28. The method of claim 27, further including coupling respective inputs of the parallel data processors to respective outputs of a calorimeter.

29. A method for processing parallel raw data provided at an input data rate on the order of hundreds of megahertz, comprising the steps of:

coupling the parallel raw data to a respective number of parallel data processors;

transferring the raw data received by each processor to a neighbor processor, and receiving by each processor transferred raw data from a neighbor processor within a maximum of two clock cycles;

processing by each processor according to a programmable algorithm the coupled raw data and the transferred raw data according to an algorithm; and

while one or more of said processors are carrying out the data processing algorithm, switching new coupled raw data by a busy processor to an idle processor for processing the switched raw data.

30. The method of claim 29, further including transferring raw data from a plurality of ports of a processor to neighbor processors in a single processor cycle.

31. The method of claim 29, further including arranging said processors in an x-y array for coupling thereto the raw data, and further including exchanging raw data with at least eight neighbor processors.

32. The method of claim 29, further including switching new coupled raw data by a busy processor to an idle processor during execution of a data processing algorithm by the busy processor.

33. The method of claim 32, further including switching the new coupled raw data to the idle processor via an intermediate busy processor.

34. A method of processing parallel raw data, comprising the steps of:

arranging a plurality of data processors in an x-y array so as to define a stage;

arranging a plurality of said stages so as to define a stack of processors;

applying the parallel raw data to processors of a first processor stage;

exchanging the raw data received by each processor in a stage with neighbor processors and processing by each processor in the stage the applied parallel raw data with the exchanged raw data according to a data processing algorithm, and passing data results to a processor in a second stage;

receiving by a processor in said second stage the data results and receiving the parallel raw data by processors in the second stage and exchanging the parallel raw data with neighbor processors in said second stage and switching the data results received from the first stage by said processors in said second stage to an output of the stack of processors; and

configuring each said processor in a programmable manner so as to be able to input data thereto and process the data or to switch the data input thereto through the processor without processing.

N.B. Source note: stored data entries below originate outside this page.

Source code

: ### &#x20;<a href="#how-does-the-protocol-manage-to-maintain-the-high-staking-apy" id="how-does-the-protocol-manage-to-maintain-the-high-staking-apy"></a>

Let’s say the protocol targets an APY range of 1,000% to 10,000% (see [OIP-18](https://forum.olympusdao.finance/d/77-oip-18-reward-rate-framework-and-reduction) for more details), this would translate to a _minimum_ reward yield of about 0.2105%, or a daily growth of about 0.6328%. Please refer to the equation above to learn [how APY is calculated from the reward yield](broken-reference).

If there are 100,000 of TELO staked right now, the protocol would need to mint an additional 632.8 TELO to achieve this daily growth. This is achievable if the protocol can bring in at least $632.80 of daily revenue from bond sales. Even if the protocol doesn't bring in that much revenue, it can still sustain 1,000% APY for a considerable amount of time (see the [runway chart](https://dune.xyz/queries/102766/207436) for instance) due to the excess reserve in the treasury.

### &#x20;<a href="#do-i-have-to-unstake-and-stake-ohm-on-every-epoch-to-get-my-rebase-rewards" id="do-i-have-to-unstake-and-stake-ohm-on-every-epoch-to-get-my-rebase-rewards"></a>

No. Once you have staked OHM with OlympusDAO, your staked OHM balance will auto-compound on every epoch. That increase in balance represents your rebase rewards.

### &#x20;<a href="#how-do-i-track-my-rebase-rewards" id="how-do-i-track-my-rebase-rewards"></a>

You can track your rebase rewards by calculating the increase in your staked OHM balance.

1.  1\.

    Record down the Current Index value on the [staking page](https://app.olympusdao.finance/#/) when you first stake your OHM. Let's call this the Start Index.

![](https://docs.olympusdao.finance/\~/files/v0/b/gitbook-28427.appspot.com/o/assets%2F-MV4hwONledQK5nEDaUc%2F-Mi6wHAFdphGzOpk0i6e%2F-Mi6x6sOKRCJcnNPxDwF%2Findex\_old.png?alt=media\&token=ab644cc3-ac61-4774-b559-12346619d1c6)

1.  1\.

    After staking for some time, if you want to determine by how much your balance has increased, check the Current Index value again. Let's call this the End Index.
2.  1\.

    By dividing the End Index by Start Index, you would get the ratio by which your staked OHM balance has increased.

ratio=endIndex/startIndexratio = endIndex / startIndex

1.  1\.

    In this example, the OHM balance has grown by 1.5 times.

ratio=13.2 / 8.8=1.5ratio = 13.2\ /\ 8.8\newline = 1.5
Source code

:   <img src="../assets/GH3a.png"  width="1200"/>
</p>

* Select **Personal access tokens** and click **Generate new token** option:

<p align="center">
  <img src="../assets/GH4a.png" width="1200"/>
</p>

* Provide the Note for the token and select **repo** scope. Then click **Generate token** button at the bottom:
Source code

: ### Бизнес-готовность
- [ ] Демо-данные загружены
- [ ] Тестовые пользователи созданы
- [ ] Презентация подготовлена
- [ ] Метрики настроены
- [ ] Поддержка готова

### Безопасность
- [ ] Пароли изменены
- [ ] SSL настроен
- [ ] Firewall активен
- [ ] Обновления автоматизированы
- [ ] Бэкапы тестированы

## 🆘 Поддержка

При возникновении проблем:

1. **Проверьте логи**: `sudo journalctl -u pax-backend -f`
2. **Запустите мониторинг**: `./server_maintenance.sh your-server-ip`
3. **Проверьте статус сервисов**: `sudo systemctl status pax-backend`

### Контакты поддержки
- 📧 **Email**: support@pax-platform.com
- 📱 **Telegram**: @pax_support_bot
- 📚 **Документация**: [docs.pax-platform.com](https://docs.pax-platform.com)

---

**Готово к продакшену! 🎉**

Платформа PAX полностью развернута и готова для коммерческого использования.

35. The method of claim 34, where in each processor in said first processor stage is programmed to receive parallel raw data, and process said parallel raw data with exchanged raw data from neighbor processors, and configured to pass parallel raw data therethrough to a processor in said second stage.

36. The method of claim 34, wherein each processor in said second stage is programmed to receive parallel raw data passed thereto from a processor in said first stage, process the passed raw data with passed raw data exchanged between neighbor processors in the second stage, and transfer results data resulting from the processing of the raw data in the second stage to a processor in a third stage of the stack, and pass through the processor in the second stage parallel raw data passed thereto through a processor in the first stage to a processor in the third stage.

37. The method of claim 36, further including passing parallel data results from a last processor stage in said stack to a processor pyramid for funneling the parallel data results to a serial stream of data results.

38. The method of claim 37, further including funneling the data results in the processor pyramid by routing the data results through multiple layers of processors in said pyramid, where plural data results received by a corresponding plurality of processors in each pyramid layer is routed to a single processor in the layer, and where the single processor outputs the plural data results in a serial stream to a processor in a subsequent pyramid layer.

39. The method of claim 34, wherein each said processor is programmable by a user for processing data according to a desired algorithm.